Not being able to freely communicate with classmates and friends has limited the amount of communication a student has.

“COVID-19 has affected my mental health by not really wanting to socialize. I’ve been so used to staying in and not talking to anyone in person. It’s kind of hard for me now to actually have an in person conversation,” sophomore Victoria VanKlaveren said.

COVID has affected more than just the students. Teachers and staff members have been going out of their way to continue the education of students. 

I believe COVID has affected everyone who works in education at every level. Teachers, administrators, counselors, tech, nurses, support staff, maintenance, cafeteria workers, etc., have been working an inordinate amount of overtime and with great frustration at times to try and make online learning workable for students,” Biesecker said.

Teachers and staff have been working harder than normal. Virtual learning has opened eyes to a whole different way of living.

“Our educators from top to bottom genuinely care about our students and are doing their very best and have been going above and beyond to help students since this all started in March. I also see the school community doing their very best to remain positive in mind and spirit. We are all learning and embracing new ways of accomplishing our specific tasks,” Biesecker said.

It is important to keep a positive mind. It is scientifically proven that positive thinking can reduce stress along with many other health factors. 

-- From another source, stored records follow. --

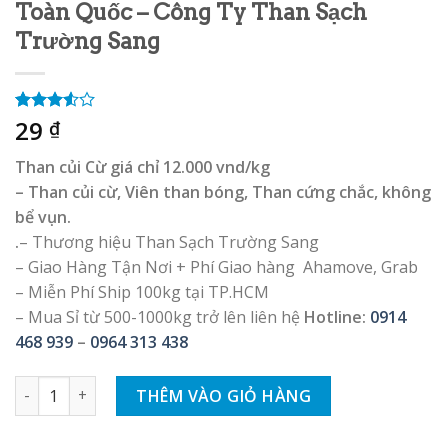
Toàn Quốc – Công Ty Than Sạch
Trường Sang
29
3.50
2
₫
trên 5
dựa trên
Than củi Cừ giá chỉ 12.000 vnd/kg
đánh
giá
– Than củi cừ, Viên than bóng, Than cứng chắc, không
bể vụn.
.
– Thương hiệu Than Sạch Trường Sang
– Giao Hàng Tận Nơi + Phí Giao hàng Ahamove, Grab
– Miễn Phí Ship 100kg tại TP.HCM
– Mua Sỉ từ 500-1000kg trở lên liên hệ
Hotline:
0914
468 939
–
0964 313 438
Than Củi Cừ Loại 1 Cung Cấp Giá Sỉ Lẻ Toàn Quốc – Công Ty
THÊM VÀO GIỎ HÀNG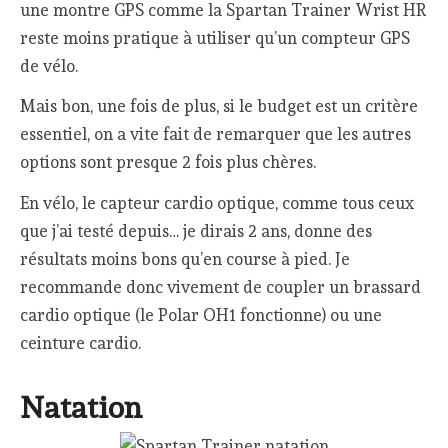
une montre GPS comme la Spartan Trainer Wrist HR
reste moins pratique à utiliser qu’un compteur GPS
de vélo.
Mais bon, une fois de plus, si le budget est un critère
essentiel, on a vite fait de remarquer que les autres
options sont presque 2 fois plus chères.
En vélo, le capteur cardio optique, comme tous ceux
que j’ai testé depuis… je dirais 2 ans, donne des
résultats moins bons qu’en course à pied. Je
recommande donc vivement de coupler un brassard
cardio optique (le Polar OH1 fonctionne) ou une
ceinture cardio.
Natation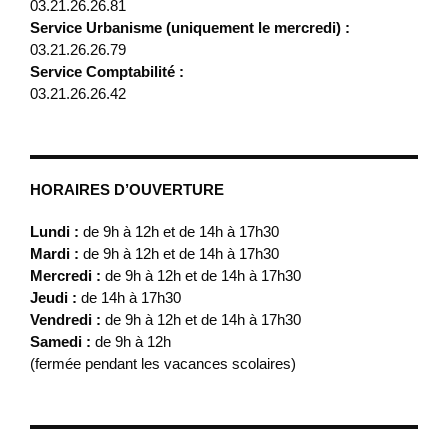
03.21.26.26.81
Service Urbanisme (uniquement le mercredi) :
03.21.26.26.79
Service Comptabilité :
03.21.26.26.42
HORAIRES D’OUVERTURE
Lundi :
de 9h à 12h et de 14h à 17h30
Mardi :
de 9h à 12h et de 14h à 17h30
Mercredi :
de 9h à 12h et de 14h à 17h30
Jeudi :
de 14h à 17h30
Vendredi :
de 9h à 12h et de 14h à 17h30
Samedi :
de 9h à 12h
(fermée pendant les vacances scolaires)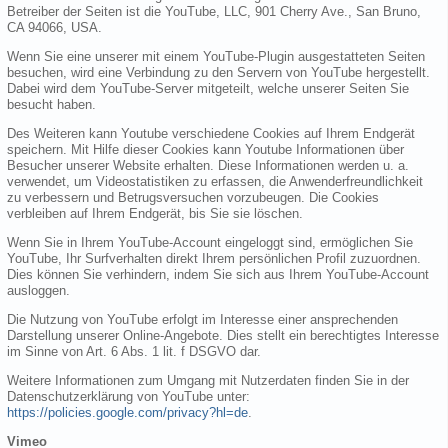
Betreiber der Seiten ist die YouTube, LLC, 901 Cherry Ave., San Bruno,
CA 94066, USA.
Wenn Sie eine unserer mit einem YouTube-Plugin ausgestatteten Seiten
besuchen, wird eine Verbindung zu den Servern von YouTube hergestellt.
Dabei wird dem YouTube-Server mitgeteilt, welche unserer Seiten Sie
besucht haben.
Des Weiteren kann Youtube verschiedene Cookies auf Ihrem Endgerät
speichern. Mit Hilfe dieser Cookies kann Youtube Informationen über
Besucher unserer Website erhalten. Diese Informationen werden u. a.
verwendet, um Videostatistiken zu erfassen, die Anwenderfreundlichkeit
zu verbessern und Betrugsversuchen vorzubeugen. Die Cookies
verbleiben auf Ihrem Endgerät, bis Sie sie löschen.
Wenn Sie in Ihrem YouTube-Account eingeloggt sind, ermöglichen Sie
YouTube, Ihr Surfverhalten direkt Ihrem persönlichen Profil zuzuordnen.
Dies können Sie verhindern, indem Sie sich aus Ihrem YouTube-Account
ausloggen.
Die Nutzung von YouTube erfolgt im Interesse einer ansprechenden
Darstellung unserer Online-Angebote. Dies stellt ein berechtigtes Interesse
im Sinne von Art. 6 Abs. 1 lit. f DSGVO dar.
Weitere Informationen zum Umgang mit Nutzerdaten finden Sie in der
Datenschutzerklärung von YouTube unter:
https://policies.google.com/privacy?hl=de
.
Vimeo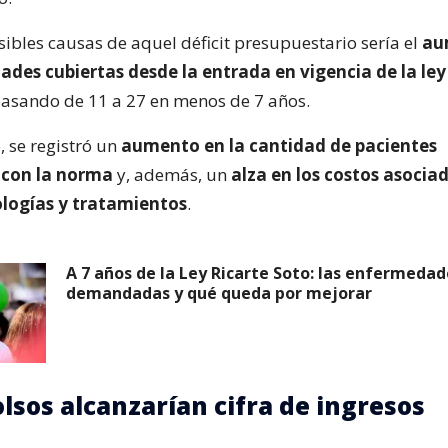
sibles causas de aquel déficit presupuestario sería el
au
des cubiertas desde la entrada en vigencia de la ley
pasando de 11 a 27 en menos de 7 años.
 se registró un
aumento en la cantidad de pacientes
 con la norma
y, además, un
alza en los costos asociad
logías y tratamientos
.
A 7 años de la Ley Ricarte Soto: las enfermeda
demandadas y qué queda por mejorar
sos alcanzarían cifra de ingresos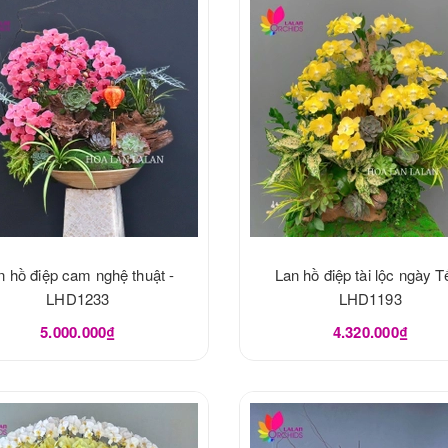
n hồ điệp cam nghệ thuật -
Lan hồ điệp tài lộc ngày Tế
LHD1233
LHD1193
5.000.000₫
4.320.000₫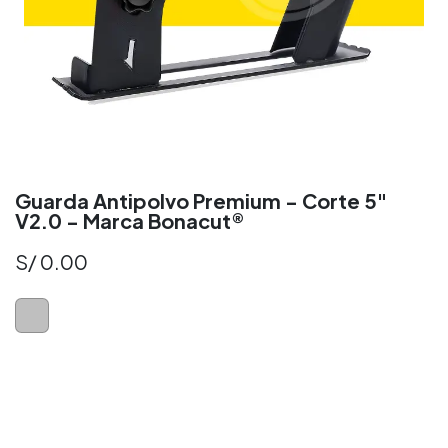
Guarda Antipolvo Premium - Corte 5"
V2.0 - Marca Bonacut®
S/
0.00
Disco Diamantado para Concreto
Disco Diamante Perú
Disco Diamantad​o Perú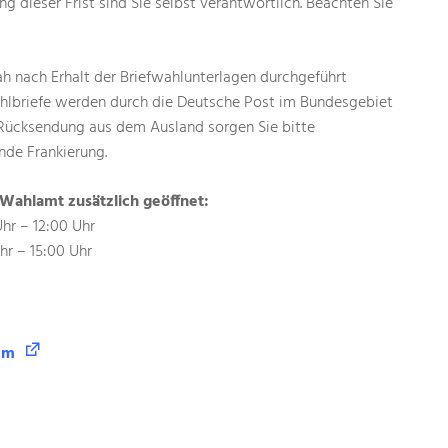
ng dieser Frist sind Sie selbst verantwortlich. Beachten Sie
nah nach Erhalt der Briefwahlunterlagen durchgeführt
hlbriefe werden durch die Deutsche Post im Bundesgebiet
r Rücksendung aus dem Ausland sorgen Sie bitte
nde Frankierung.
 Wahlamt zusätzlich geöffnet:
hr – 12:00 Uhr
hr – 15:00 Uhr
em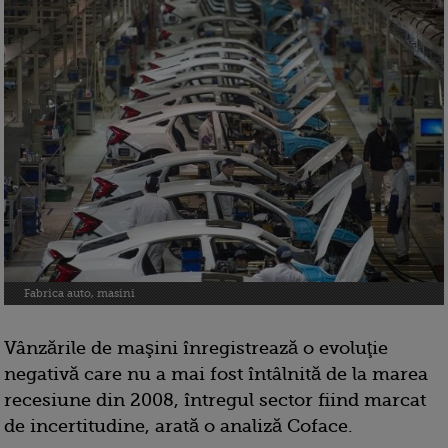
Fabrica auto, masini
Vânzările de maşini înregistrează o evoluţie
negativă care nu a mai fost întâlnită de la marea
recesiune din 2008, întregul sector fiind marcat
de incertitudine, arată o analiză Coface.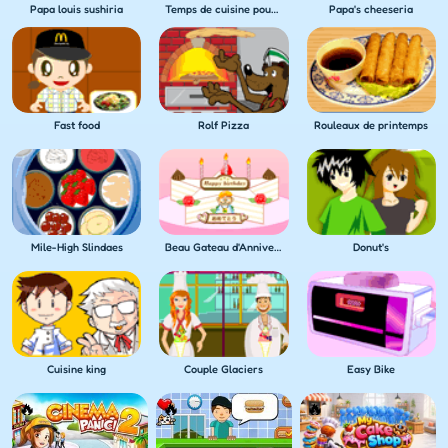
Papa louis sushiria
Temps de cuisine pour hot dogs
Papa's cheeseria
Fast food
Rolf Pizza
Rouleaux de printemps
Mile-High Slindaes
Beau Gateau d'Anniversaire
Donut's
Cuisine king
Couple Glaciers
Easy Bike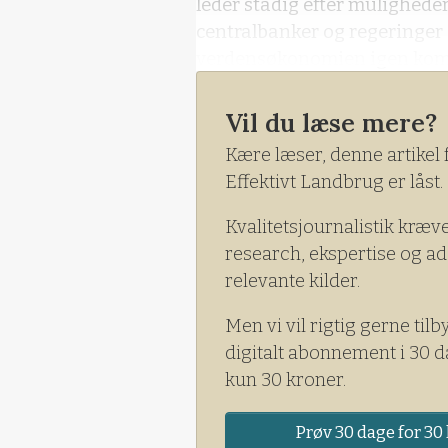
leder stadig efter muligheder
centralbanker og regeringer g
verdensøkonomien igen komm
som aldrig før, og vi befinde
nedgang i deres br
Vil du læse mere?
Kære læser, denne artikel 
Effektivt Landbrug er låst.
Kvalitetsjournalistik kræv
research, ekspertise og ad
relevante kilder.
Men vi vil rigtig gerne tilb
digitalt abonnement i 30 d
kun 30 kroner.
Prøv 30 dage for 30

Everyone should keep in mind that while the COVID virus may never go away, things will get better! There will eventually be a vaccine. We will get back to our individual buildings and routines. You will see your friends again. You will participate in your favorite activities outside your home again. Understand that there will be a new normal following this pandemic and that is not always a bad thing. Kindness and manners and empathy do matter. Selfishness is out the window now.  I believe, or at least hope, this pandemic has raised our collective consciousness that we all must live our lives and conduct our day to day activities for the collective good,” Biesecker said.